Generation Y, commonly referred to as millennials, plays a substantial role in today’s economy. They have a large influence on the types of products emerging and an even bigger buying power. Interestingly, millennials buying habits are inconsistent with previous generations. It’s important to understand what millennials are looking for in different products. Let’s take a closer look at how this will most likely shape the beverage industry.
A shifting attitude towards health
Finding out what millennials value is the core of what drives their purchasing habits. Recent studies have highlighted that nearly 50% of millennials go out of their way to buy products from companies that are aligned to causes they support. This means they want to truly believe in a brand and what it stands for. This further translates to the importance they place on purchasing organic food. The organic, natural, and sustainable food industry is fuelled by these consumers. Millennials want healthy, locally produced food rooted in good morals. They are an environmentally concerned group. Not only are they aware environmentally, they are making a stand for it and it reflects in what they buy. A great example of this is Karma Cola, who are making ethically responsible soda.

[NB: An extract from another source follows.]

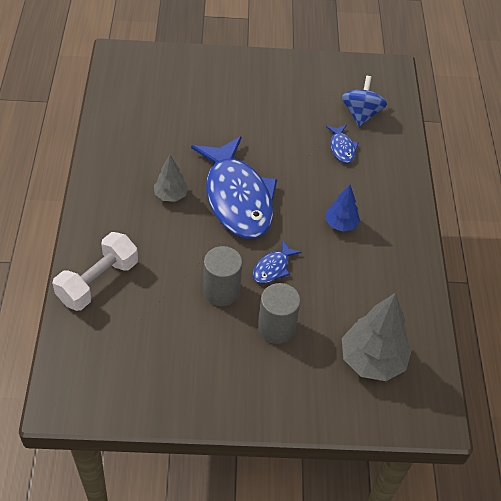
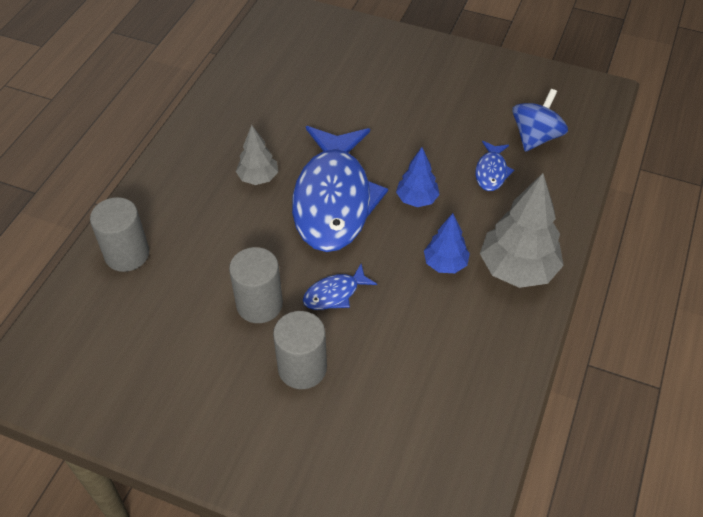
camera: 25 degrees right, 0 degrees up
(98, 282) = (127, 254): white dumbbell -> grey cylinder
(298, 182) = (417, 199): none -> blue tree
(372, 360) = (403, 447): grey tree -> grey tree (517, 269)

So, what does this mean for the beverage industry? Millennials are looking for beverages that are made from real foods that they can identify on the back of a label. They want natural, healthy products that are vitamin-rich not chemical laden. They seek out products with less processed ingredients and minimal preservatives. They are very aware consumers and want to know what they are putting into their bodies. Notably, for all of these requests to be met in their food, they are willing to pay more. This demand for healthier food and beverage products is especially apparent in the UK.
Since healthy foods are on the rise, with fresh squeezed fruit juices, organic smoothies and herbal teas booming, unhealthier options suffer. This means soda is at a disadvantage in the millennial market. A high sugar drink, with chemicals, preservatives and big plastic packaging is a hard sell to this crowd.

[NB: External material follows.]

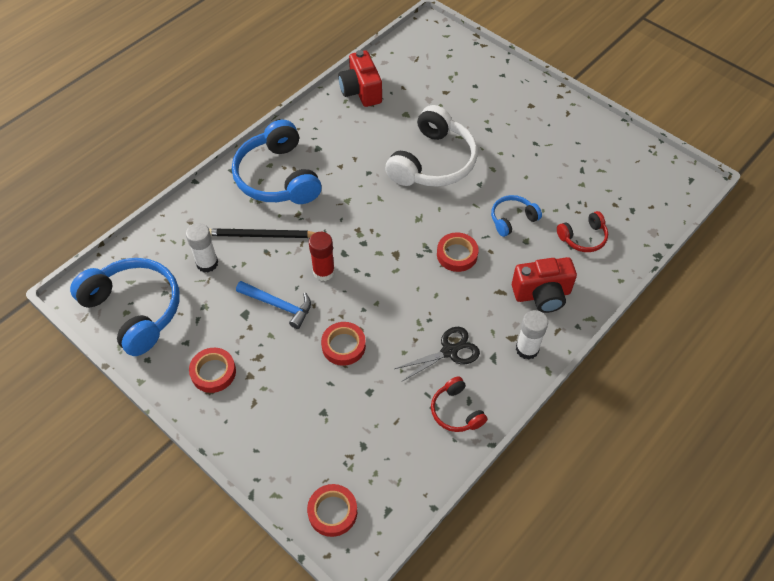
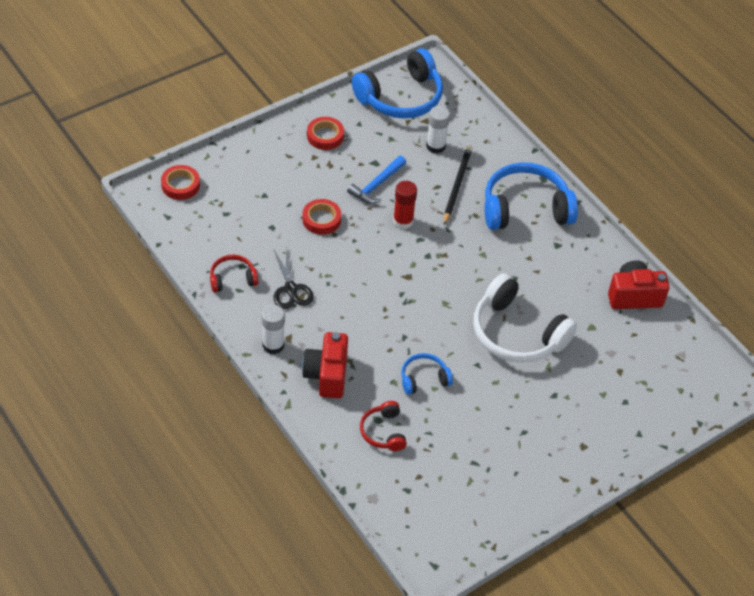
camera: 100 degrees right, 5 degrees down
(457, 254) = (393, 322): red tape -> none
(512, 219) = (424, 379): blue headphones -> blue headphones turned 90 degrees counterclockwise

Material matters for millennials
Surveys have identified that millennials are also looking for products that are not only produced in a sustainable manner, but are recyclable as well. This theme continues as this generation also seeks beverages packaged in renewable materials. That means inventory stock in the beverage industry is changing shape. Instead of shelves lined with plastic wrapped products and plastic bottles, inventory stock is made from more recyclable and renewable materials. As times change, beverage inventory stock must adapt and evolve with demand.

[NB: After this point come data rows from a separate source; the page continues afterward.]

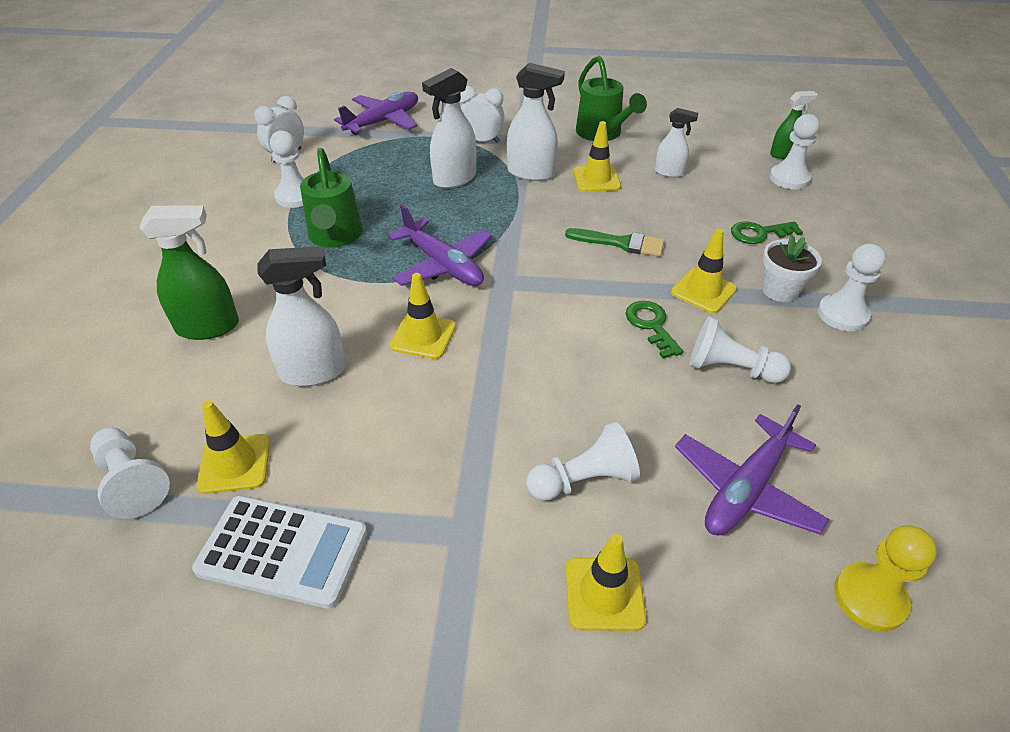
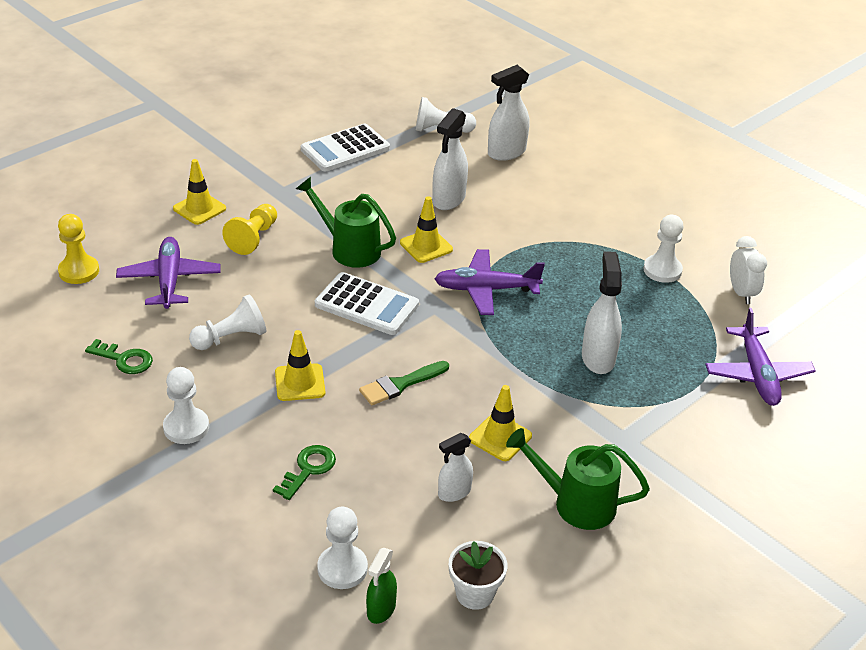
camera: 130 degrees right, 5 degrees down
(208, 327) = (537, 183): green spray bottle -> none
(234, 464) = (414, 155): yellow traffic cone -> none
(335, 237) = (580, 263): green watering can -> green watering can (349, 249)
(481, 141) = (650, 413): white clock -> none
(531, 173) = (556, 406): white spray bottle -> white spray bottle (506, 152)
(562, 317) = (366, 305): none -> white calculator
(584, 480) = (253, 238): white pawn -> yellow pawn
(651, 326) = (307, 334): green key -> green key (124, 359)
(780, 290) = (246, 419): white flower pot -> white flower pot (475, 593)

Changing the way brands interact with millennials
Not only are the beverages that millennials drink changing, but the way brands interact with them is changing as well. Social media provides a huge platform for brand engagement. As a result, over 60% of millennials are more likely to stay brand loyal to a brand that interacts with them on social media. Additionally, since they are willing to pay more for the product they want, brand quality if often a focus on social media. Yet, they are still responsive to promotions and coupons that can be accessed from apps and emails. In a digital age, beverage brands must engage in a digital fashion to keep these millennials interested.
It’s important for beverage brands to keep up with what quenches millennials’ thirst and stay on top of the current trends.